==== DATASET RECORDS

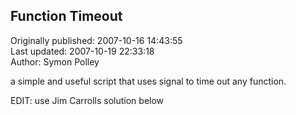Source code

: ## Function Timeout  
Originally published: 2007-10-16 14:43:55  
Last updated: 2007-10-19 22:33:18  
Author: Symon Polley  
  
a simple and useful script that uses signal to time out any function.

EDIT: use Jim Carrolls solution below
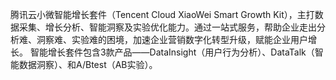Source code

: 腾讯云小微智能增长套件（Tencent Cloud XiaoWei Smart Growth Kit），主打数据采集、增长分析、智能洞察及实验优化能力。通过一站式服务，帮助企业走出分析难、洞察难、实验难的困境，加速企业营销数字化转型升级，赋能企业用户增长。
智能增长套件包含3款产品——DataInsight（用户行为分析）、DataTalk（智能数据洞察）、和A/Btest（AB实验）。

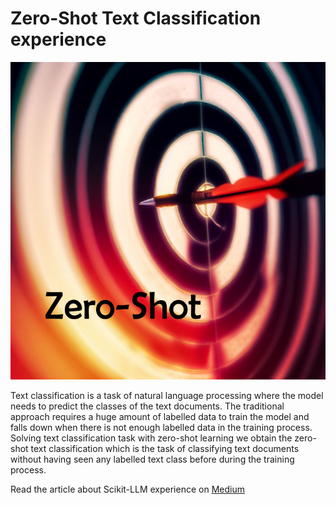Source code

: # Zero-Shot Text Classification experience

![](images/zeroshot.png)

Text classification is a task of natural language processing where the model needs to predict the classes of the text documents. The traditional approach requires a huge amount of labelled data to train the model and falls down when there is not enough labelled data in the training process. Solving text classification task with zero-shot learning we obtain the zero-shot text classification which is the task of classifying text documents without having seen any labelled text class before during the training process.

Read the article about Scikit-LLM experience on [Medium](https://medium.com/@c.giancaterino/zero-shot-text-classification-experience-with-scikit-llm-f06140e30339)
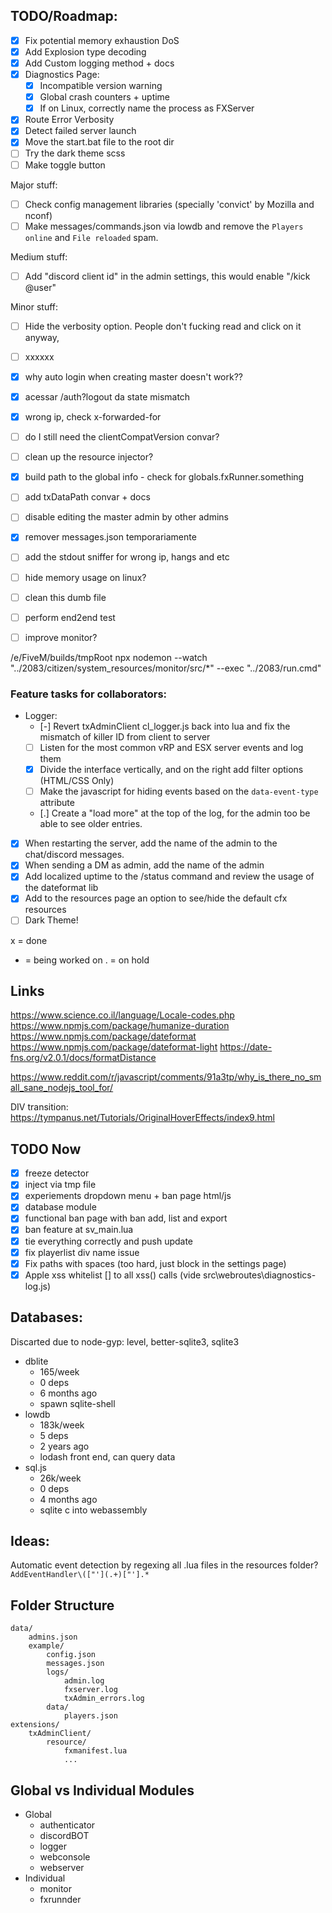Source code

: ## TODO/Roadmap:
- [x] Fix potential memory exhaustion DoS
- [x] Add Explosion type decoding
- [x] Add Custom logging method + docs
- [x] Diagnostics Page:
    - [x] Incompatible version warning
    - [x] Global crash counters + uptime
    - [x] If on Linux, correctly name the process as FXServer
- [x] Route Error Verbosity
- [x] Detect failed server launch
- [x] Move the start.bat file to the root dir
- [ ] Try the dark theme scss
- [ ] Make toggle button

Major stuff:
- [ ] Check config management libraries (specially 'convict' by Mozilla and nconf)
- [ ] Make messages/commands.json via lowdb and remove the `Players online` and `File reloaded` spam.

Medium stuff:
- [ ] Add "discord client id" in the admin settings, this would enable "/kick @user"

Minor stuff:
- [ ] Hide the verbosity option. People don't fucking read and click on it anyway,
- [ ] xxxxxx


- [x] why auto login when creating master doesn't work??
- [x] acessar /auth?logout da state mismatch
- [x] wrong ip, check x-forwarded-for
- [ ] do I still need the clientCompatVersion convar?
- [ ] clean up the resource injector?
- [x] build path to the global info - check for globals.fxRunner.something
- [ ] add txDataPath convar + docs
- [ ] disable editing the master admin by other admins
- [x] remover messages.json temporariamente
- [ ] add the stdout sniffer for wrong ip, hangs and etc
- [ ] hide memory usage on linux?
- [ ] clean this dumb file
- [ ] perform end2end test
- [ ] improve monitor?


/e/FiveM/builds/tmpRoot
npx nodemon --watch "../2083/citizen/system_resources/monitor/src/*" --exec "../2083/run.cmd"

### Feature tasks for collaborators:
- Logger:
    - [-] Revert txAdminClient cl_logger.js back into lua and fix the mismatch of killer ID from client to server
    - [ ] Listen for the most common vRP and ESX server events and log them
    - [x] Divide the interface vertically, and on the right add filter options (HTML/CSS Only)
    - [ ] Make the javascript for hiding events based on the `data-event-type` attribute
    - [.] Create a "load more" at the top of the log, for the admin too be able to see older entries.
- [x] When restarting the server, add the name of the admin to the chat/discord messages.
- [x] When sending a DM as admin, add the name of the admin
- [x] Add localized uptime to the /status command and review the usage of the dateformat lib
- [x] Add to the resources page an option to see/hide the default cfx resources
- [ ] Dark Theme!

x = done
- = being worked on
. = on hold


## Links
https://www.science.co.il/language/Locale-codes.php
https://www.npmjs.com/package/humanize-duration
https://www.npmjs.com/package/dateformat
https://www.npmjs.com/package/dateformat-light
https://date-fns.org/v2.0.1/docs/formatDistance

https://www.reddit.com/r/javascript/comments/91a3tp/why_is_there_no_small_sane_nodejs_tool_for/

DIV transition: https://tympanus.net/Tutorials/OriginalHoverEffects/index9.html


## TODO Now
- [x] freeze detector
- [x] inject via tmp file
- [x] experiements dropdown menu + ban page html/js
- [x] database module
- [x] functional ban page with ban add, list and export
- [x] ban feature at sv_main.lua
- [x] tie everything correctly and push update
- [x] fix playerlist div name issue
- [x] Fix paths with spaces (too hard, just block in the settings page)
- [x] Apple xss whitelist [] to all xss() calls (vide src\webroutes\diagnostics-log.js)

## Databases:
Discarted due to node-gyp: level, better-sqlite3, sqlite3

- dblite
    - 165/week  
    - 0 deps  
    - 6 months ago  
    - spawn sqlite-shell  
- lowdb
    - 183k/week  
    - 5 deps  
    - 2 years ago  
    - lodash front end, can query data  
- sql.js
    - 26k/week  
    - 0 deps  
    - 4 months ago  
    - sqlite c into webassembly  


## Ideas:
Automatic event detection by regexing all .lua files in the resources folder?  
`AddEventHandler\(["'](.+)["'].*`


## Folder Structure
    data/
        admins.json
        example/
            config.json
            messages.json
            logs/
                admin.log
                fxserver.log
                txAdmin_errors.log
            data/
                players.json
    extensions/
        txAdminClient/
            resource/
                fxmanifest.lua
                ...


## Global vs Individual Modules
- Global
    - authenticator
    - discordBOT
    - logger
    - webconsole
    - webserver
- Individual
    - monitor
    - fxrunnder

========

» YOUR TASK:
List every line in the records that contains the string "master", reproducing each such line in full.

» RESPONSE:
- [x] why auto login when creating master doesn't work??
- [ ] disable editing the master admin by other admins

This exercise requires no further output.